It’s October and everything is awash in orange and black. Starbucks added pumpkin to their muffins and PSL’s to their drinks menu. Instagram feeds are full of costume inspiration and storefronts are filled with spooky cats and witches.
Americans will spend $6.9 billion to dress up for Halloween. Everyone is wondering what you will go as? Perhaps a sexy Black Widow? Or a sexy Minion? For a truly terrifying look, you could go as a sexy Donald Trump.

Disturbing no matter who you’d like to be, for women and younger and younger girls everything is skimpy and supposed to scream “I am a sex-siren.” Even if you go as the Cookie Monster from Sesame Street.
What has become of the top 2016 costumes that we searched for on Amazon, Walmart and Party City? Americans throw out 12,500 tons of Halloween costumes – that’s a football stadium filled 14 feet deep with halloween trash – every year!
But what if you took a closer look at that poorly made costume. Where was it made? China perhaps or Bangladesh? Just for a second imagine the young woman who made it for you.
She is 19 years old. Halloween is her worst nightmare. It’s rush orders of cheap clothing, which means long hours, with supervisors yelling and humiliating her to move faster and faster.
While you danced all night at a club, she sat up all night, making very little, to get you that itchy, sticky costume. You and she both touched the nasty flame retardant chemicals that go into the plastic and polyester fabric. How would she feel, knowing her hard work was tossed into a landfill after just one night of revelry?
What if we took Halloween back this year?

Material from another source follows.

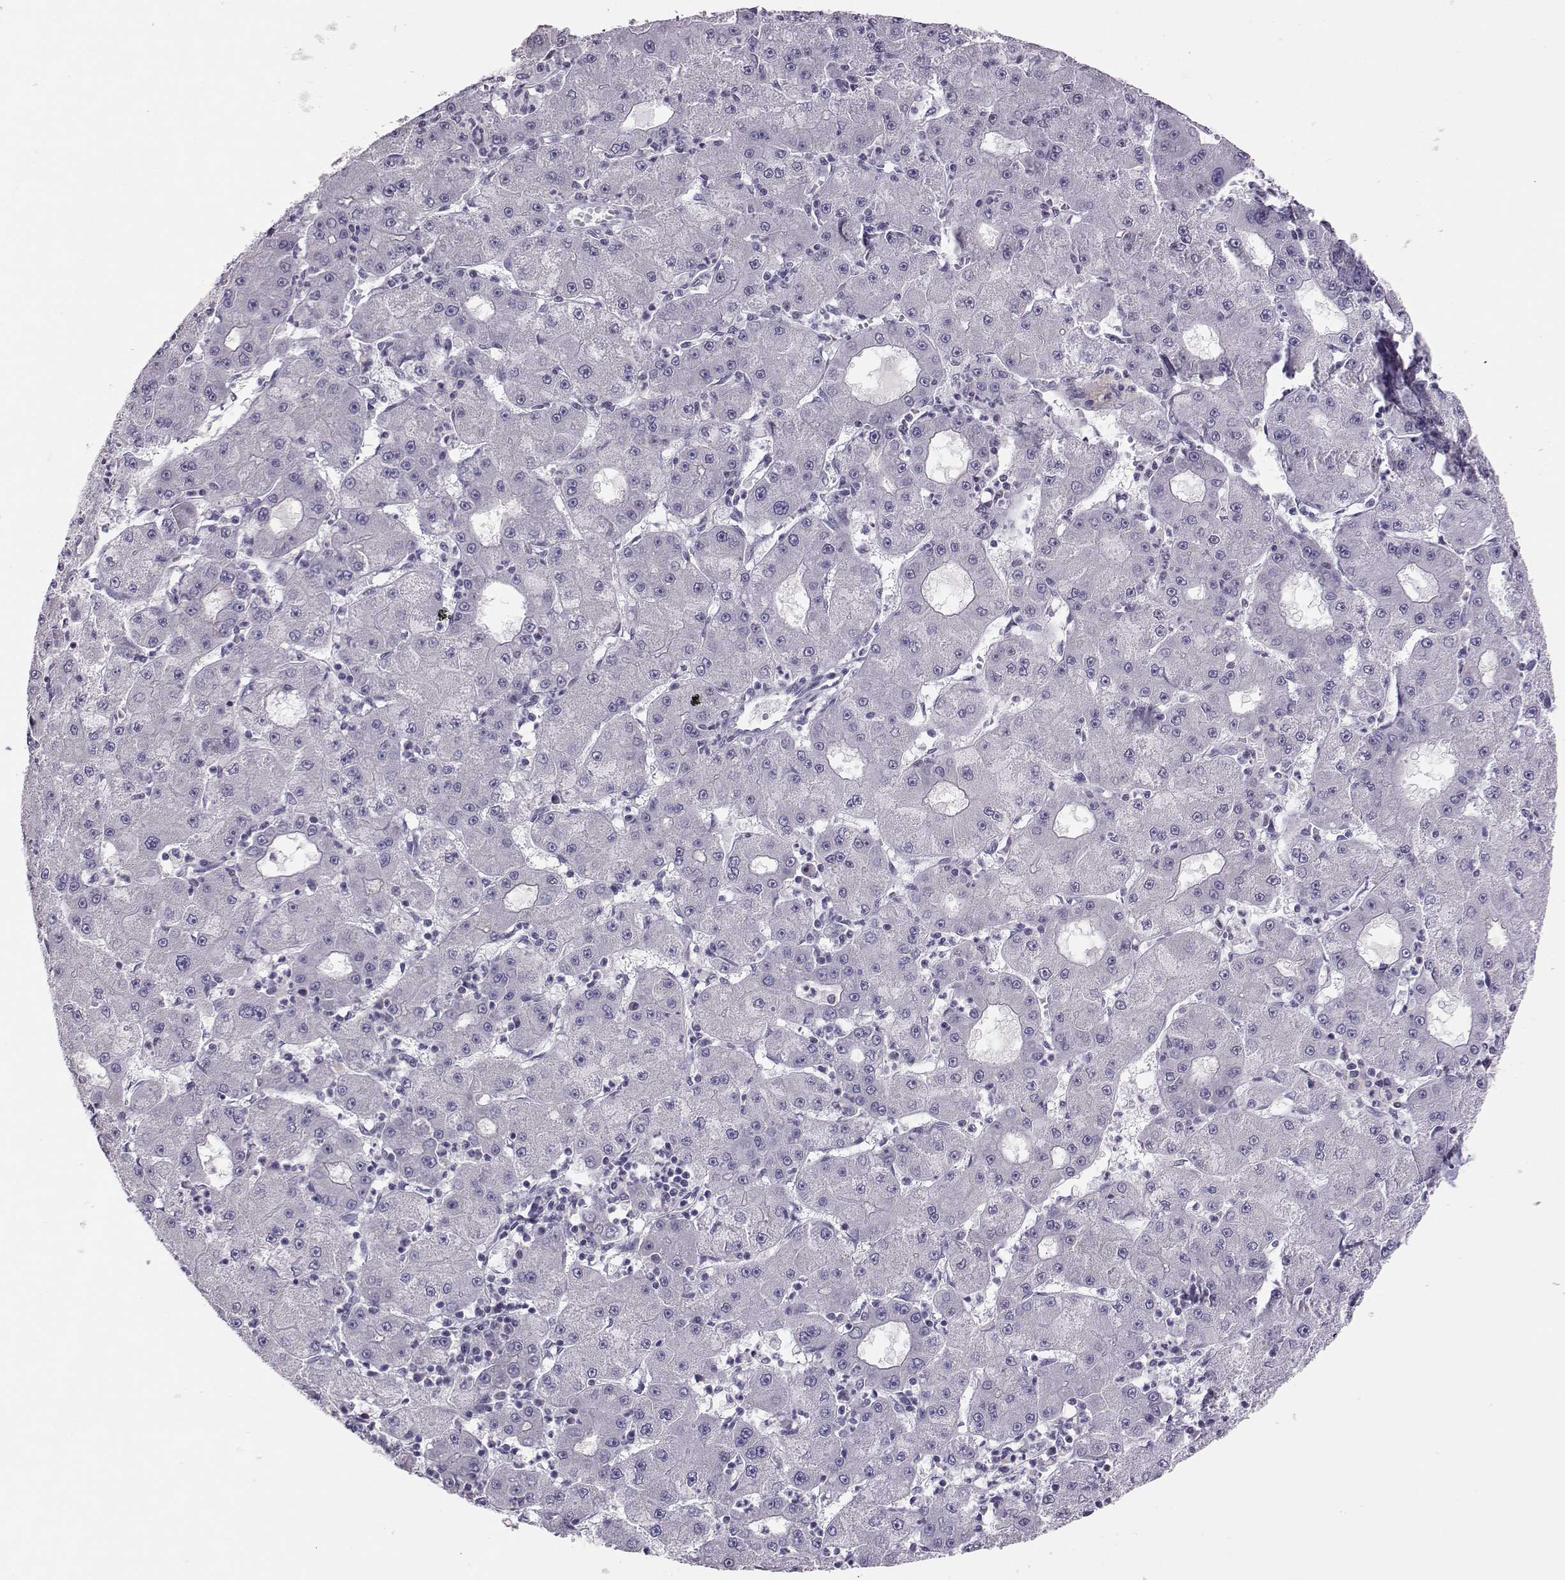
{"staining": {"intensity": "negative", "quantity": "none", "location": "none"}, "tissue": "liver cancer", "cell_type": "Tumor cells", "image_type": "cancer", "snomed": [{"axis": "morphology", "description": "Carcinoma, Hepatocellular, NOS"}, {"axis": "topography", "description": "Liver"}], "caption": "IHC of human liver hepatocellular carcinoma exhibits no staining in tumor cells.", "gene": "DNAAF1", "patient": {"sex": "male", "age": 73}}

What if we said no thank you to an industry that is made of toxins, harsh working conditions and the sexualization of young girls and women? Here are three ideas to buy better this Halloween:
1. DIY
There’s no better party conversation starter than a costume you glued, taped, and stapled together. So go on, check out this Pinterest board and let your imagination fly.
2. Swap
Stop the flow of costumes into landfills by shopping on eBay or at vintage stores. Better yet, have your besties brings their costumes from last year to a pre-party at your place – turn up the music, swap and even coordinate costumes.
3. Buy hand made
Companies like Spirit have faced backlash from stealing designs from indie costumers, so you might as well go to the source. You can email a maker on sites like Etsy to sew a toxin-free, hand made costume. Then rock out knowing that she was fairly paid and your costume was the talk of the party.